Alles begint natuurlijk met een goede diagnose op basis van bovenstaande criteria. Pas als blijkt dat een kind niet zomaar wat traag van begrip is en achterloopt op de klas, maar opvallend veel moeite heeft met rekenen, wordt het zaak voor de leerkracht en de ouders om er speciale aandacht aan te besteden. Ernstige rekenproblemen beginnen meestal pas op te vallen in het tweede, derde of vierde leerjaar van het basisonderwijs. In het tweede leerjaar kost het kinderen met dyscalculie bijvoorbeeld veel meer tijd en moeite om de tafels uit het hoofd te leren en ook te onthouden. Ze doen ook veel langer over hun rekenwerk. In het derde leerjaar gaan optellen, aftrekken, vermenigvuldigen en delen tot 1.000 hun opvallend slecht af.

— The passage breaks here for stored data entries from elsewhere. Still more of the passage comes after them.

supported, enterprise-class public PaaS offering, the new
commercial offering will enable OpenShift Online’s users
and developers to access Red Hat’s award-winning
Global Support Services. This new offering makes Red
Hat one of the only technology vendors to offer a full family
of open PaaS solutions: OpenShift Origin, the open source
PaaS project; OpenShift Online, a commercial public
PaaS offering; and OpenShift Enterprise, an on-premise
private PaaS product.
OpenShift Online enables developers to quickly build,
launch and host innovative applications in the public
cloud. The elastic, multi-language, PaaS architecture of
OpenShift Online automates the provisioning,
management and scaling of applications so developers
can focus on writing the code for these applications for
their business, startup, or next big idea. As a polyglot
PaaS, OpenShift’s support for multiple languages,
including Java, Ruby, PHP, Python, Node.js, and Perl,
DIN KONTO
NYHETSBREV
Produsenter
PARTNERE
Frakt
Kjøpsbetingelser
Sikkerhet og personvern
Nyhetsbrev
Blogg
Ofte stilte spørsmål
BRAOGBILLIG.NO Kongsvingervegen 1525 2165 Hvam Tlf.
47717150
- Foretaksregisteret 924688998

In het vierde leerjaar vormen het begrip van getallen tot 100.000, het maken van breuken en het kunnen schatten, grote struikelblokken. Ook kunnen kinderen met dyscalculie niet bevatten dat een kilo kan worden verdeeld in grammen.

 


Slechte eindtoets

Als niet op tijd wordt ingegrepen, leidt de opgelopen achterstand in rekenen in de laatste twee jaren van de basisschool tot een zeer slechte eindtoets en problemen bij het bekomen van het getuigschrift basisonderwijs. Want in het vijfde en zesde leerjaar moeten kinderen getallen leren lezen, schrijven en waarderen tot 1.000.000.000. Ze moeten breuken kunnen optellen (1/8 + ¾ = …)  en aftrekken, vermenigvuldigen en delen (3,2 : 0,8 =…). Ze moeten kommagetallen kunnen bewerken (0,124 : 4 = …) en oppervlaktes kunnen berekenen en met een rekenmachine kunnen werken.

Remedie

Dyscalculie gaat niet over en kan gepaard gaan met schaamte, spanningen, faalangst, een negatief zelfbeeld en pessimisme. Het is wel mogelijk om tóch te leren rekenen met behulp van simpele, heldere, eenduidige instructies van een speciaal daarvoor opgeleide remedial teacher. Die kan bovendien in samenwerking met de leerkracht en de ouders ook de faalangst doorbreken en het kind weer zelfvertrouwen geven.